The Bose QC 35 II headphones are more comfortable to wear and feature higher sound quality (particularly in the mid-range). On the other hand, the Beats Studio3 Wireless headphones are undoubtedly more fashionable and have longer battery life.

Are the Beats Solo Pros Discontinued?

It’s unfortunate that Beats discontinued the Beats Solo Pro in November 2021 because it was their best noise-canceling headphone to date.

Are Bose Good For Bass?

Bose Noise-Cancelling Headphones 700

These wireless 700s are among the best bose headphones you can get if you prefer turning up the bass when you’re listening to music.

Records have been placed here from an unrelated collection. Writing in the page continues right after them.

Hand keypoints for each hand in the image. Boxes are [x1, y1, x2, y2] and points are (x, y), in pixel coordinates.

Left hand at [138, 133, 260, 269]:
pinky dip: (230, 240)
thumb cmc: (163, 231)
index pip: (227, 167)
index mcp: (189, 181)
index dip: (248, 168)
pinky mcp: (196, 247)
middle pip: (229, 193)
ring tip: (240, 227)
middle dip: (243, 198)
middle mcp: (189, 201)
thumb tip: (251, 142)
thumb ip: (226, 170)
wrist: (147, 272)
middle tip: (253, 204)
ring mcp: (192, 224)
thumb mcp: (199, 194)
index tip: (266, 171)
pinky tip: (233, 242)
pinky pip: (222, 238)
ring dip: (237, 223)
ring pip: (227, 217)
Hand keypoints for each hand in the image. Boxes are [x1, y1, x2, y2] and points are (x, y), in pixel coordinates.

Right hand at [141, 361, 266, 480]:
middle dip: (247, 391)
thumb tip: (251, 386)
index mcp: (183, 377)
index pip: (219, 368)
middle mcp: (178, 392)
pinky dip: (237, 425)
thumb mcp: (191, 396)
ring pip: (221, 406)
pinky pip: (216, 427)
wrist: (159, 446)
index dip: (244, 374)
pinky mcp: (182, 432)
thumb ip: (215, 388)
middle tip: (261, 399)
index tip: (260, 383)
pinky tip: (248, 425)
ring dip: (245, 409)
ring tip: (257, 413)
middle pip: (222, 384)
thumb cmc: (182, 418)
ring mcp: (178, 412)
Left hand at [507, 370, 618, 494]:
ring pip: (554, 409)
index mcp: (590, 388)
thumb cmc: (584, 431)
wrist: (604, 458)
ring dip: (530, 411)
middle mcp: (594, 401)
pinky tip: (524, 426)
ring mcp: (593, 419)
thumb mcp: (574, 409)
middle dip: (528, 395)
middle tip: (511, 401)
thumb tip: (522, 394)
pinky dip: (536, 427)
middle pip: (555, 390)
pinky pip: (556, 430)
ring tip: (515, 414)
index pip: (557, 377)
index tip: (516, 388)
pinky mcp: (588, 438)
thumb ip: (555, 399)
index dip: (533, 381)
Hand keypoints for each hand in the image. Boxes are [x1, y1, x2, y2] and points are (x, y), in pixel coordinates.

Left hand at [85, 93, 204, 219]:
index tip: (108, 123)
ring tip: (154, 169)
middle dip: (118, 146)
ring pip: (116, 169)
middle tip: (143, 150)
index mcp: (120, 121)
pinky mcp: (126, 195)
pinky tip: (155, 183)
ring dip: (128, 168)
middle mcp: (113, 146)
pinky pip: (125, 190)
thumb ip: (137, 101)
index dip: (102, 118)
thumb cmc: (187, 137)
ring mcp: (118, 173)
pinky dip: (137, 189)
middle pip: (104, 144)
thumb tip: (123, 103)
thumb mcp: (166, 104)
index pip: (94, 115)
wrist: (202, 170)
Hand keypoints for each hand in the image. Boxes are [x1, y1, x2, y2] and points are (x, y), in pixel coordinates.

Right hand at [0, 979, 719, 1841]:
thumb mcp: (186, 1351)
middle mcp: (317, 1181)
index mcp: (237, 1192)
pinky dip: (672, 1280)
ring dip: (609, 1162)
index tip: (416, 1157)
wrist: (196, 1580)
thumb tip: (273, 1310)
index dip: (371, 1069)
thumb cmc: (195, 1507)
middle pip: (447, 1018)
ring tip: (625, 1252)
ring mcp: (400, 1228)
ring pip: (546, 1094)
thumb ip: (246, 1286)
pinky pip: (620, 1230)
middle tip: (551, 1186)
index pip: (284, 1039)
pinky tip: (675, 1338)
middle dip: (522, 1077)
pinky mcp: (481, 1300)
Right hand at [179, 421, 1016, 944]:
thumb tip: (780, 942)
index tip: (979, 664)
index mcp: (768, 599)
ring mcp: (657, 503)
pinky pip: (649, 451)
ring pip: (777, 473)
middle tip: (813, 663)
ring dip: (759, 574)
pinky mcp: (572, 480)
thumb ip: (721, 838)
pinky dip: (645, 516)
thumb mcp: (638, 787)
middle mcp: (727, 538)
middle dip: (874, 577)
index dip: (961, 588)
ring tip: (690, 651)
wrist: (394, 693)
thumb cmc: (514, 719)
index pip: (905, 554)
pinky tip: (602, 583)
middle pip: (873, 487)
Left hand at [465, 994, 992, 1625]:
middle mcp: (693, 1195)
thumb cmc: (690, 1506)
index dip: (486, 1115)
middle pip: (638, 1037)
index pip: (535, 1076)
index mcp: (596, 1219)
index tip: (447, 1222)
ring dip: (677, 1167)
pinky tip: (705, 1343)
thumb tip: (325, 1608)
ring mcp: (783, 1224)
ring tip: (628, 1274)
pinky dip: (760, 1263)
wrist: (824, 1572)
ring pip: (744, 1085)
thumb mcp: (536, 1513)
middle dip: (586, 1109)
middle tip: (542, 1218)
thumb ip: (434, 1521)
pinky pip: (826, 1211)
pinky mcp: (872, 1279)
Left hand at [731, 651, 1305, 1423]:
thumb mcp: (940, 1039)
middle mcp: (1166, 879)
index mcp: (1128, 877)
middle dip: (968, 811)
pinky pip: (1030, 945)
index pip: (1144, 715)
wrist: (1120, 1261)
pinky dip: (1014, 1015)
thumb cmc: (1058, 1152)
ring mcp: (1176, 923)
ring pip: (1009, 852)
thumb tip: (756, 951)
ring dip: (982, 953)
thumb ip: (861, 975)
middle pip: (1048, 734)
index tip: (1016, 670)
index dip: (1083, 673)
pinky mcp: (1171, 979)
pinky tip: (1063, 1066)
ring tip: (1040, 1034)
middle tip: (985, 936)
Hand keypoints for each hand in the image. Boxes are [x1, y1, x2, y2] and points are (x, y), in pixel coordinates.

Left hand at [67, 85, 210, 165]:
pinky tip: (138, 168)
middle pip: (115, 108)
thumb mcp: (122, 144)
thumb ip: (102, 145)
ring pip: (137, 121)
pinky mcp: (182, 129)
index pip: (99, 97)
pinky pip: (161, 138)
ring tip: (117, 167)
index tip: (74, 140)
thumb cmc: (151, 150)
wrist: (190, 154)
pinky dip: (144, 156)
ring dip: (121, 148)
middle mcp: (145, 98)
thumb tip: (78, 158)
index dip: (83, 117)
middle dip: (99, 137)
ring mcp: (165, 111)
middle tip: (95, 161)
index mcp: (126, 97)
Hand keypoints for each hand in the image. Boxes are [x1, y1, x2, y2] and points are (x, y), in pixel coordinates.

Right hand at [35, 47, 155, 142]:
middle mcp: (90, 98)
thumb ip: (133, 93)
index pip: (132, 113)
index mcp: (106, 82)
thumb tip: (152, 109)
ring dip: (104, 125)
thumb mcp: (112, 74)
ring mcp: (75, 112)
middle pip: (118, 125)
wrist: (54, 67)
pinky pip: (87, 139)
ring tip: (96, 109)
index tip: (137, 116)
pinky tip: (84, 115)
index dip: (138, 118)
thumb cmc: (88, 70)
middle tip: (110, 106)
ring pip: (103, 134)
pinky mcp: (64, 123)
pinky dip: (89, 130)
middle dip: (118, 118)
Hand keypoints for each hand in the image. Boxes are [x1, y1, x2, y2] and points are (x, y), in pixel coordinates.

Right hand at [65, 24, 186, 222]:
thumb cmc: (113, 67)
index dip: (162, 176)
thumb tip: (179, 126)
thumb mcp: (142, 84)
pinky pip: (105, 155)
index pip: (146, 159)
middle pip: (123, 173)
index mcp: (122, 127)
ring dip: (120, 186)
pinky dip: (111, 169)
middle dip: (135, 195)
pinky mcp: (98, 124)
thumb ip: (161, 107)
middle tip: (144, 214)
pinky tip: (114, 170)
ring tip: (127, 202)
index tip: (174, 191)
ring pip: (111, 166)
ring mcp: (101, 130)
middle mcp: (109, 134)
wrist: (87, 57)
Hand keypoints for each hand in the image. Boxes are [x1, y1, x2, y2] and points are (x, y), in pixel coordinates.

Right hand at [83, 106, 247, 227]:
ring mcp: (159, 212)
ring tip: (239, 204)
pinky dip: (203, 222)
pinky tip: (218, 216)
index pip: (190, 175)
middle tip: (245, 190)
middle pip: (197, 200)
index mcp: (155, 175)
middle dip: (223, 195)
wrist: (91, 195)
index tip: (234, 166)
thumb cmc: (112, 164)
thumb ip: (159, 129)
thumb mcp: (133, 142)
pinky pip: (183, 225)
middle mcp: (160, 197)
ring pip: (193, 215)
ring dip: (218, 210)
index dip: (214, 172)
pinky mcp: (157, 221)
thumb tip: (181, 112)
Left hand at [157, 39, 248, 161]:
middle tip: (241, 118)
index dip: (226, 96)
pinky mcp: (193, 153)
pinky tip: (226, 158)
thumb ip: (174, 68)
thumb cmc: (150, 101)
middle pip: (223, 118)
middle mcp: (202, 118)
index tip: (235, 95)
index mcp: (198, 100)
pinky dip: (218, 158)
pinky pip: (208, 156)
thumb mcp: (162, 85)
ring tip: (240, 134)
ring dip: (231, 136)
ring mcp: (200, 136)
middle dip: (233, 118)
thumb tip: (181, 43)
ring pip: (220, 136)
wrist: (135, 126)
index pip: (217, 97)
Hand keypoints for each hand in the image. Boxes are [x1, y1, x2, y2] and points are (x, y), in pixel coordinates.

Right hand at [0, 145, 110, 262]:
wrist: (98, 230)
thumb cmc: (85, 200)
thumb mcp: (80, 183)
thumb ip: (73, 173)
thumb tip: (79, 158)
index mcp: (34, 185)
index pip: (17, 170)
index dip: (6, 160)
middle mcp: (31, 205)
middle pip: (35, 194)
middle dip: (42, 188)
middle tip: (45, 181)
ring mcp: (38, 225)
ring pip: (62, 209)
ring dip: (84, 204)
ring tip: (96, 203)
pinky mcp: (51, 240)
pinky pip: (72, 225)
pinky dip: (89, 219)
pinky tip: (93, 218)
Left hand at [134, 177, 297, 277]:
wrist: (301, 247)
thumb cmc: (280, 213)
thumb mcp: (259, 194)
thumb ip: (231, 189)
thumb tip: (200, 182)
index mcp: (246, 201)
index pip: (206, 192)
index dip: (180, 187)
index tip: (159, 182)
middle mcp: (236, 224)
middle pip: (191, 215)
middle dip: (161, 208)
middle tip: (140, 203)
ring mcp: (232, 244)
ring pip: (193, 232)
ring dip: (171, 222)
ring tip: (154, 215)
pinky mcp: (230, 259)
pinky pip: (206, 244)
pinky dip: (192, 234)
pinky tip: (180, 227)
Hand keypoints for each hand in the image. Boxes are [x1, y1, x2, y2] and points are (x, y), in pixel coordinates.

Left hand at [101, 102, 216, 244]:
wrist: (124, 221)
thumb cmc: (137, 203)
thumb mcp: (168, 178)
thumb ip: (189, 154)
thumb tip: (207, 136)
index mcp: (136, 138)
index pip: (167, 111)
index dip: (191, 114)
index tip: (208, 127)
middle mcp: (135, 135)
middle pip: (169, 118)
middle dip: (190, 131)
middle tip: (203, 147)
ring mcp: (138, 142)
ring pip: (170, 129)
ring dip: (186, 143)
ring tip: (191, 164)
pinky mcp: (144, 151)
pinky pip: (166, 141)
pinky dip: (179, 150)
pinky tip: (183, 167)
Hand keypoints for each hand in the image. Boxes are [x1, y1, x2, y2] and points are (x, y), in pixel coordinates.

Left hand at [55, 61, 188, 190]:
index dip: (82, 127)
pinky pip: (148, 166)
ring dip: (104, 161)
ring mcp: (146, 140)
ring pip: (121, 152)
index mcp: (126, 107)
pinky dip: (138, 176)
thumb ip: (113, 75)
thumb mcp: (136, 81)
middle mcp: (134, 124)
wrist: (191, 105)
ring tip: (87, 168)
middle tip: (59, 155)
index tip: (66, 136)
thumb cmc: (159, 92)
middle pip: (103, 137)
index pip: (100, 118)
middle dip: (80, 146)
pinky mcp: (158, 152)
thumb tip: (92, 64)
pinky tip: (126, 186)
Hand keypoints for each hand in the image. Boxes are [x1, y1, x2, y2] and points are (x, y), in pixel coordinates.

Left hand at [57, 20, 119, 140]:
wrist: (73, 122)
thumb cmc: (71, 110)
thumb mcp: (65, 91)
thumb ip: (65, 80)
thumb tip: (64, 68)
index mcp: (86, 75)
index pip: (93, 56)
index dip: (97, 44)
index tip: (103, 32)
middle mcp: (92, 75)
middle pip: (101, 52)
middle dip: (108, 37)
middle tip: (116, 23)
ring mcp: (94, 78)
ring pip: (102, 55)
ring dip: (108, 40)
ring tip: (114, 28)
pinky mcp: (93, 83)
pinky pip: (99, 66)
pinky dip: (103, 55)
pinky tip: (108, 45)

They’re not simply noise-canceling, which we love for flights, commuting, or wearing to focus at work.

What Kind of Music Sounds Best With a Bose 700?

The Bose 700 can work with any type of music, but it may sound best with genres that have a lot of basses, like hip hop or E.D.M.


Both Bose and Beats offer high-quality products, but there are some key differences between them. Bose 700 headphones are more expensive than the Beats Solo Pro. The Bose 700 also has a more premium feel and offers active noise cancellation, while the Beats Solo Pro does not. Ultimately, the decision of which headphones to buy depends on personal preference and budget.